Records to use
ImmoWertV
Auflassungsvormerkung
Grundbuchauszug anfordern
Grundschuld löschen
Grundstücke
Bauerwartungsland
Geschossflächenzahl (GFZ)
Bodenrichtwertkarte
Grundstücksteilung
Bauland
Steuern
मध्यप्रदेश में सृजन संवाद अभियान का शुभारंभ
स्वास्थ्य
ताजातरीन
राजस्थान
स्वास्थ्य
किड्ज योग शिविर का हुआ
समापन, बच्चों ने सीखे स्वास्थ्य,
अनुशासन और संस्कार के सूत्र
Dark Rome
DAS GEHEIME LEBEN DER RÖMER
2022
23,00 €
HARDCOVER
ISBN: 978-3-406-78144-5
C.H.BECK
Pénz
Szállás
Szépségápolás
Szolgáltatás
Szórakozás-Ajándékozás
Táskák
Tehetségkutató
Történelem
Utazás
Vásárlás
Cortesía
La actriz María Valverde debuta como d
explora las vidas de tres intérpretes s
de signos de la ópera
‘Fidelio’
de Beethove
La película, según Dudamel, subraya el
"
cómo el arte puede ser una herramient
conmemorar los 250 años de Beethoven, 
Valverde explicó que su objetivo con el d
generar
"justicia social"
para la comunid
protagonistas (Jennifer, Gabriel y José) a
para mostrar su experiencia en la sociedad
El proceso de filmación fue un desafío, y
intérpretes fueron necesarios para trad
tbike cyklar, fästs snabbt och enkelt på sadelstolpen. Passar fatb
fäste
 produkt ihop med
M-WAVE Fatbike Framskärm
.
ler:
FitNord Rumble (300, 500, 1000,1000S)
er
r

Task objective
Set down all of the entries again, keeping every line exactly as it is.

Response box
ImmoWertV
Auflassungsvormerkung
Grundbuchauszug anfordern
Grundschuld löschen
Grundstücke
Bauerwartungsland
Geschossflächenzahl (GFZ)
Bodenrichtwertkarte
Grundstücksteilung
Bauland
Steuern
मध्यप्रदेश में सृजन संवाद अभियान का शुभारंभ
स्वास्थ्य
ताजातरीन
राजस्थान
स्वास्थ्य
किड्ज योग शिविर का हुआ
समापन, बच्चों ने सीखे स्वास्थ्य,
अनुशासन और संस्कार के सूत्र
Dark Rome
DAS GEHEIME LEBEN DER RÖMER
2022
23,00 €
HARDCOVER
ISBN: 978-3-406-78144-5
C.H.BECK
Pénz
Szállás
Szépségápolás
Szolgáltatás
Szórakozás-Ajándékozás
Táskák
Tehetségkutató
Történelem
Utazás
Vásárlás
Cortesía
La actriz María Valverde debuta como d
explora las vidas de tres intérpretes s
de signos de la ópera
‘Fidelio’
de Beethove
La película, según Dudamel, subraya el
"
cómo el arte puede ser una herramient
conmemorar los 250 años de Beethoven, 
Valverde explicó que su objetivo con el d
generar
"justicia social"
para la comunid
protagonistas (Jennifer, Gabriel y José) a
para mostrar su experiencia en la sociedad
El proceso de filmación fue un desafío, y
intérpretes fueron necesarios para trad
tbike cyklar, fästs snabbt och enkelt på sadelstolpen. Passar fatb
fäste
 produkt ihop med
M-WAVE Fatbike Framskärm
.
ler:
FitNord Rumble (300, 500, 1000,1000S)
er
r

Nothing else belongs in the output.